Dry ice was discreetly tucked around her abdomen, hips, shoulders—anywhere that the body harbors the most bacteria. She’d died after noon on a Saturday, so the cemetery wouldn’t open the ground for internment until at least Monday.
We were having an Irish wake. Bidden or not. I planned to stay with her body that first night. I’d listen to the Psalter and keep a kind of vigil. Not a real vigil. That wouldn’t honor Ruthie. She’d disavowed her faith in the final thirty months of her cancer. Gone was the bible-quizzing coach. In her place, a baby atheist.
Some of the family was out on the porch, smoking or vaping, others were in the living room, chatting. I slinked down the hall and across the polished wood toward the fridge to grab food when it broke.
The sister closest to me in age, Michaela, came from the dark family room where she and Matt had been sleeping on the pullout couch for the past week. She met me with a face, a finger, and a controlled rage.
“I will never forgive you.” Her reedy anger pulsed through me. My heart responded to the shock, thudding.
“What did I do?”
“You know what you did,” Michaela said.
I didn’t. All I could think was to apologize, to try to repair whatever I’d broken.
“I’m sorry. I’m so sorry. Whatever I did, I’m sorry.”
She turned and disappeared into the darkness.
I took my shaky body back to Ruthie’s room. I lay on the couch and tried to recite the psalms with the recording, but I couldn’t. I began years of reviewing every misstep I’d made, every choice. For over six years, I’d continue this self-interrogation alone, with David, in therapy. What had I done? If only I knew, I could fix it. Wasn’t I a fixer? A do-er? One of my parents’ children?
What had I transgressed?
Was it giving Ruthie the green burial she wanted? Offering it in the first place?
Telling Ruthie that David would lead the memorial services as she wished? Even though Michaela and her husband Mark said they wouldn’t help?
Or was it some lesser sin?
Nearly derailing our final sisters’ weekend six weeks earlier?
Getting a tattoo, even though I was a clergy wife who previously foresworn ink?

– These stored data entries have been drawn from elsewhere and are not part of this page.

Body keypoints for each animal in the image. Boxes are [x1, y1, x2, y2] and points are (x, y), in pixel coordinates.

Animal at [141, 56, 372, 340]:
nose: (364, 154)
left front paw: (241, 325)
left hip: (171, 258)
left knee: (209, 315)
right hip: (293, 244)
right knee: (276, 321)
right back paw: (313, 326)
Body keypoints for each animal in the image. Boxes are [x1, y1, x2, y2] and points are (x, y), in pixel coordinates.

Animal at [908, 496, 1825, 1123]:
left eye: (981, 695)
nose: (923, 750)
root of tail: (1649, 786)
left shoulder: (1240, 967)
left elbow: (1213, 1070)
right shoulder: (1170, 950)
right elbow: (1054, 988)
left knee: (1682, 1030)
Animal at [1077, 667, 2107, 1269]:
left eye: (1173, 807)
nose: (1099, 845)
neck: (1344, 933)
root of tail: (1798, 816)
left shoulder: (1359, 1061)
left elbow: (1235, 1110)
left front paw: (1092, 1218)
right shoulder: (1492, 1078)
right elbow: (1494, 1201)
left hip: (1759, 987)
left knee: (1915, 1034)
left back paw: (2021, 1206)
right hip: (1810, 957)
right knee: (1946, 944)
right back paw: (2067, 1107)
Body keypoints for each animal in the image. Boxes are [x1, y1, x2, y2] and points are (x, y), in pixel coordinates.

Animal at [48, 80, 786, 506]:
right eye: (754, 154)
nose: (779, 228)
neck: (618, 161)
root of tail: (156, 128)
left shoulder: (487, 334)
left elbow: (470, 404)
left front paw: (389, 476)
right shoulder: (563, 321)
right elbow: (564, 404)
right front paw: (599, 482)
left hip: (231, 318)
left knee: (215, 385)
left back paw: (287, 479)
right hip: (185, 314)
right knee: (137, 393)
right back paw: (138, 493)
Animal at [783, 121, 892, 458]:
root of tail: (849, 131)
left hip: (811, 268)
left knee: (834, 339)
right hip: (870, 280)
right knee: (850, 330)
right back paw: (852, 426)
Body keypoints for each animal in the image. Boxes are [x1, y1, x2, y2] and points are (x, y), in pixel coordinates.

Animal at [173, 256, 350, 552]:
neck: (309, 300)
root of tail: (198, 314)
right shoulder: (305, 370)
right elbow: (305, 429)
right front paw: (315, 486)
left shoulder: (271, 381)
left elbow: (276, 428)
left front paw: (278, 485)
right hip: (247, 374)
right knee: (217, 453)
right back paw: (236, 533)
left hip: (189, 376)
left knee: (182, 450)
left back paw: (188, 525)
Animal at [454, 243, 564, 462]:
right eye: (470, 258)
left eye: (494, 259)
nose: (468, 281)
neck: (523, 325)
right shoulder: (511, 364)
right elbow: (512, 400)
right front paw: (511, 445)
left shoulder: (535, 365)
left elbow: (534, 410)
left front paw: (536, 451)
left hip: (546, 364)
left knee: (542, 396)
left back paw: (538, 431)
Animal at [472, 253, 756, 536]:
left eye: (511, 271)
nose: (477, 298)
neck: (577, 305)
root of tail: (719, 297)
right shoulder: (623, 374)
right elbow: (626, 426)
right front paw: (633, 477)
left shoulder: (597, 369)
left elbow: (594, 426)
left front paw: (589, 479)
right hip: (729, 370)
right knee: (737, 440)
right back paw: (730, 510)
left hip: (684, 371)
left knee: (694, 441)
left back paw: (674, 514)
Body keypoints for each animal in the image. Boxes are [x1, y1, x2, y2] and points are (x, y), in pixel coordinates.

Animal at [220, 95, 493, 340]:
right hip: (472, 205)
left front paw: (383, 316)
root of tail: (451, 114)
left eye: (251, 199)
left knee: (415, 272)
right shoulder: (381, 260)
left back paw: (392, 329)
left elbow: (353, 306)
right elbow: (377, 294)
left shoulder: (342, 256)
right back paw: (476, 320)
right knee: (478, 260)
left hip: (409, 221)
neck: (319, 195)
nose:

Disavowing evangelicalism to become an Orthodox Christian fifteen years before? Not being able to share Eucharist together, even though we were both clergy wives?
The next day, I tried to steer clear of Michaela, maybe let her emotions simmer down. She found me cutting vegetables in the kitchen.
“After they’re dead, we don’t have to honor their wishes,” she said.
“It’s a little late to change the plans,” I replied.
Not in Michaela’s way of figuring.
“It’s grief,” Noelle, Anya, Christy, and David assured me.
“Grief is a hell of a drug,” I tried to make the line sound light, like the show from which I’d lifted the essence of the line.
When my daughter Mae and son Alex arrived late Saturday night, they agreed. But it didn’t settle with me.
“I know it could be grief, but that doesn’t lead her to tell me she’ll never forgive me. I did something. I just don’t know what.”
Mae settled down next to me on the floor in the toy room. She mirrored my pose: legs against the wall. I was stretching tense muscles from my long daily runs; she was mimicking me. The grace of it, the emotional intelligence of my college-aged daughter, to realize that mirroring my behavior signaled she was in it with me, even in that moment.
“Don’t let it harden you,” she said.